-- EXTRACTED ENTRIES --

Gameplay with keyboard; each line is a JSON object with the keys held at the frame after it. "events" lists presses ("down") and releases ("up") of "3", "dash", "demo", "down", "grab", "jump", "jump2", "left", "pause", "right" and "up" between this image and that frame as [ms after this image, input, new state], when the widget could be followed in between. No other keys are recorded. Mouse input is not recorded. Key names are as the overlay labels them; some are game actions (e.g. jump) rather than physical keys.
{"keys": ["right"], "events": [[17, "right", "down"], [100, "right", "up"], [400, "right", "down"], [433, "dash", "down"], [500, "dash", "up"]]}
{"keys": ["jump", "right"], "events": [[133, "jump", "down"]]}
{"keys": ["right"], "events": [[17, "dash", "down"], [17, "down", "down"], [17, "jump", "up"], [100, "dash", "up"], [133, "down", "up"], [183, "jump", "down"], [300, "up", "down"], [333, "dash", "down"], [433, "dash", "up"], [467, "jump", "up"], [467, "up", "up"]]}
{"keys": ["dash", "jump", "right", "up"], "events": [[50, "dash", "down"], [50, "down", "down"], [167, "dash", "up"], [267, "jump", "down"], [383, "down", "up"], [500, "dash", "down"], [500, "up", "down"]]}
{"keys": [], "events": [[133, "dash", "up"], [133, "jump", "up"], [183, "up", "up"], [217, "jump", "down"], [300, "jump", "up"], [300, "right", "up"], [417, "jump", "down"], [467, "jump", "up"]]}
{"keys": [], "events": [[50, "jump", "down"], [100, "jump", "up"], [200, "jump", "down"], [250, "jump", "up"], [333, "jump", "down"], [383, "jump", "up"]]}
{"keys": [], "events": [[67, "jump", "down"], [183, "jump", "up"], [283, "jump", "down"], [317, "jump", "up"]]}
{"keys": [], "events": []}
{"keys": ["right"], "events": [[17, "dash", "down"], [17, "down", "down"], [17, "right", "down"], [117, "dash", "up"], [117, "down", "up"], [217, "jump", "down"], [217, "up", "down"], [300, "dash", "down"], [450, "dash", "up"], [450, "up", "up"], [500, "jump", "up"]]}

-- WHAT TO DO --
All of the material above needs repeating. Keep it exact.

-- ANSWER BELOW --
Gameplay with keyboard; each line is a JSON object with the keys held at the frame after it. "events" lists presses ("down") and releases ("up") of "3", "dash", "demo", "down", "grab", "jump", "jump2", "left", "pause", "right" and "up" between this image and that frame as [ms after this image, input, new state], when the widget could be followed in between. No other keys are recorded. Mouse input is not recorded. Key names are as the overlay labels them; some are game actions (e.g. jump) rather than physical keys.
{"keys": ["right"], "events": [[17, "right", "down"], [100, "right", "up"], [400, "right", "down"], [433, "dash", "down"], [500, "dash", "up"]]}
{"keys": ["jump", "right"], "events": [[133, "jump", "down"]]}
{"keys": ["right"], "events": [[17, "dash", "down"], [17, "down", "down"], [17, "jump", "up"], [100, "dash", "up"], [133, "down", "up"], [183, "jump", "down"], [300, "up", "down"], [333, "dash", "down"], [433, "dash", "up"], [467, "jump", "up"], [467, "up", "up"]]}
{"keys": ["dash", "jump", "right", "up"], "events": [[50, "dash", "down"], [50, "down", "down"], [167, "dash", "up"], [267, "jump", "down"], [383, "down", "up"], [500, "dash", "down"], [500, "up", "down"]]}
{"keys": [], "events": [[133, "dash", "up"], [133, "jump", "up"], [183, "up", "up"], [217, "jump", "down"], [300, "jump", "up"], [300, "right", "up"], [417, "jump", "down"], [467, "jump", "up"]]}
{"keys": [], "events": [[50, "jump", "down"], [100, "jump", "up"], [200, "jump", "down"], [250, "jump", "up"], [333, "jump", "down"], [383, "jump", "up"]]}
{"keys": [], "events": [[67, "jump", "down"], [183, "jump", "up"], [283, "jump", "down"], [317, "jump", "up"]]}
{"keys": [], "events": []}
{"keys": ["right"], "events": [[17, "dash", "down"], [17, "down", "down"], [17, "right", "down"], [117, "dash", "up"], [117, "down", "up"], [217, "jump", "down"], [217, "up", "down"], [300, "dash", "down"], [450, "dash", "up"], [450, "up", "up"], [500, "jump", "up"]]}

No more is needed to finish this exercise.